Exercise details: From the passage below about Eugene's flying, reproduce everything from "He quickly learned" down to "daring stunts. (Smithsonian)".

Inspired throughout his teens by pulp magazine yarns about flying like an eagle, Eugene became part owner of an OX-5 Travel Air 2000 biplane shortly after getting married to Mary Lookout. (pulp magazine cover by Frank R. Paul, biplane picture posted on Wikipedia by RuthAS).

Early in life Eugene loved to read stories in pulp magazines about brave pilots like flying aces of the first world war, so shortly into his first marriage he became part owner of an OX-5 biplane, the most popular airplane at the time among air force student pilots, bush pilots, corporate executives… and barnstormers.

He quickly learned to fly the plane and got into barnstorming and performing aerial stunts at airshows with his partner, Jess Smith. Flying low over towns brought people swarming out of their homes to follow the plane as it barrel-rolled toward a field outside town and descended for a smooth landing. By the time the crowd arrived, the two partners were already offering a free ride to the first excited spectator to arrive. One of them took the lucky passenger up, over the town, and back to the field… while the other partner talked the crowd up and started collecting money. Rides were a dollar apiece.

Ormer Locklear, a pilot trainer, was the first wing-walker to do daring stunts. (Smithsonian)

Eugene and Jess often attended air shows in Kansas and Oklahoma, taking turns doing aerial stunts for the crowds below. Climbing out of the cockpit onto the lower wing for the first time, Eugene’s legs were shaking as he grabbed the struts with an iron grip. With wind buffeting his face, it was the scariest and most exhilarating moment of his life. As he got acclimated to wing-walking, he was soon standing on the top wing… king of the world!

.

Two revered couples: Eugene’s parents-in-law, Chief Fred and Julia Lookout, flank two good friends of their tribe: Frank and Jane Phillips, .

Oilman Frank Phillips had been fair and supportive of the Osage people during the recent “reign of terror,” and the tribe gave him the names “Gray Eagle” and “Eagle Chief” as an honorary member. Phillips offered Eugene a job as “Standingbear, pilot of Gray Eagle.” He’d first have to go through training in multi-engine aircraft… but his mother-in-law Julia put her foot down. She felt the same way most people felt at the time… that you were nuts to fly. Eugene had a family to consider, and flying big planes was too dangerous.

Eugene couldn’t argue… not just out of respect, but also because he had no say about family spending. By federal law, Osage wealth could not be controlled by non-Osage spouses of Osage tribal members; it could only be controlled by the Osage people themselves (or by their often brutal and murderous, government-appointed guardians… the main cause of the Reign of Terror mentioned earlier).

As a compromise, Eugene was allowed to get formal training on smaller, single-engine planes at nearby Garland School of Aeronautics. So every Monday he drove 60 short miles to Tulsa, spent the week there, and returned home to Pawhuska on the weekends. His flight instructor was Captain McLaughlin, 6’3 and scrappy.

(Saved data entries)
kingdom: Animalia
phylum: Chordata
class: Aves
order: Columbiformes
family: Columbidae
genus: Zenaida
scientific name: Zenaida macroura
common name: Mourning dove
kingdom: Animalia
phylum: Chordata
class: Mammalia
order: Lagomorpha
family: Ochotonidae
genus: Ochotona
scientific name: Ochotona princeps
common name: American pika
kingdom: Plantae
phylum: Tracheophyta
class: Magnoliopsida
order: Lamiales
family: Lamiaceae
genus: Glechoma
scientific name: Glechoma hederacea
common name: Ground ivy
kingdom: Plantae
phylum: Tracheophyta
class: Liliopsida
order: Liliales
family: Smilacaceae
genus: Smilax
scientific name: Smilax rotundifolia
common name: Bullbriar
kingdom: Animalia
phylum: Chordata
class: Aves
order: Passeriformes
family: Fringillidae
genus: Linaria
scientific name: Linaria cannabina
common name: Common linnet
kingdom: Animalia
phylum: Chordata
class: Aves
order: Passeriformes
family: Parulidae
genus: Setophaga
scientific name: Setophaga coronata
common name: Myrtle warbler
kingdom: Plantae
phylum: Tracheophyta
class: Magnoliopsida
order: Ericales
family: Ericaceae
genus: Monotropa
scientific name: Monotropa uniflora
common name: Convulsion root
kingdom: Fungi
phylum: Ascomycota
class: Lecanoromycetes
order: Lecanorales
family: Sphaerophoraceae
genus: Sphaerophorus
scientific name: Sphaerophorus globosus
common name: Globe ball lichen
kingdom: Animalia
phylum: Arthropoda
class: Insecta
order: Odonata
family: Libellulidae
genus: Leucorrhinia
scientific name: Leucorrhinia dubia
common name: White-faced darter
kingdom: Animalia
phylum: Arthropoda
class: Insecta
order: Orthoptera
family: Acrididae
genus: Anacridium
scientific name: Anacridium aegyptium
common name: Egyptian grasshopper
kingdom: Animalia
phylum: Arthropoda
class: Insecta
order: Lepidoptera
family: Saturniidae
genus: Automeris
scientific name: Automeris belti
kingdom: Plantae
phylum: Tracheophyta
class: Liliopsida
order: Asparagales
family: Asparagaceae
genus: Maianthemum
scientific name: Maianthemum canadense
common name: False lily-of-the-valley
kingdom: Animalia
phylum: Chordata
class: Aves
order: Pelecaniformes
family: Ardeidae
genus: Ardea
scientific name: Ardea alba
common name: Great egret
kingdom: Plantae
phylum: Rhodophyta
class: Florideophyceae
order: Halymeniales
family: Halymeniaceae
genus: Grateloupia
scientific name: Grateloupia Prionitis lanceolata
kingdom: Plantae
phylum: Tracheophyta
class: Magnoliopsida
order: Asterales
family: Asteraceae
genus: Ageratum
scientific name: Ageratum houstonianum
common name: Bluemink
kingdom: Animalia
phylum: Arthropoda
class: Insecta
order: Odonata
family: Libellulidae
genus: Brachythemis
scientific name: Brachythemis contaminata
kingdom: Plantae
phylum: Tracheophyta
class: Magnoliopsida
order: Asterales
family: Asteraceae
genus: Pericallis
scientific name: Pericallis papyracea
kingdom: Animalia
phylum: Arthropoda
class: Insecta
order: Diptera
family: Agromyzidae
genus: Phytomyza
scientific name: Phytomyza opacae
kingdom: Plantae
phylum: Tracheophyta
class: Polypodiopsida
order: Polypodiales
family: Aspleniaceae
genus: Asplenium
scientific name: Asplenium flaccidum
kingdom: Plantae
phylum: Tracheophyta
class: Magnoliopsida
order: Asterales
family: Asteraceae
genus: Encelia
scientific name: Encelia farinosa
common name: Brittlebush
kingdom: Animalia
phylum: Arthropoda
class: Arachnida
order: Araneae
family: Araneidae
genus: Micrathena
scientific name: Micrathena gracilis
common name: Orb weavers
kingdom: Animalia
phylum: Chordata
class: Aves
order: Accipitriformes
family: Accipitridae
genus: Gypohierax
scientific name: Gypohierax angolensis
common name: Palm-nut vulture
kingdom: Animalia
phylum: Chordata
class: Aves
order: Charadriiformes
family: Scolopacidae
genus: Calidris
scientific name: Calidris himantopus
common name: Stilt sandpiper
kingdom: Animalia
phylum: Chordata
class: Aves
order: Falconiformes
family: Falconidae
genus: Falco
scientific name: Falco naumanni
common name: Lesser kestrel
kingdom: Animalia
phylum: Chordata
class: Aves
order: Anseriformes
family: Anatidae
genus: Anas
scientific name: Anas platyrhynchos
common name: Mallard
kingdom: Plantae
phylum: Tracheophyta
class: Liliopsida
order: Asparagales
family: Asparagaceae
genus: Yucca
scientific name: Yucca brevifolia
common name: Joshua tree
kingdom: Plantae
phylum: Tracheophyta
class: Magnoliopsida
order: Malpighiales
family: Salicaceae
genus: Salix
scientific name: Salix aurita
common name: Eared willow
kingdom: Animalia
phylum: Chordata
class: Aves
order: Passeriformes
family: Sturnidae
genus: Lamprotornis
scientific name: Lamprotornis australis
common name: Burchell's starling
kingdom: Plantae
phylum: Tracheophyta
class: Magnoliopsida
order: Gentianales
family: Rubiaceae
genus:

Response:
He quickly learned to fly the plane and got into barnstorming and performing aerial stunts at airshows with his partner, Jess Smith. Flying low over towns brought people swarming out of their homes to follow the plane as it barrel-rolled toward a field outside town and descended for a smooth landing. By the time the crowd arrived, the two partners were already offering a free ride to the first excited spectator to arrive. One of them took the lucky passenger up, over the town, and back to the field… while the other partner talked the crowd up and started collecting money. Rides were a dollar apiece.

Ormer Locklear, a pilot trainer, was the first wing-walker to do daring stunts. (Smithsonian)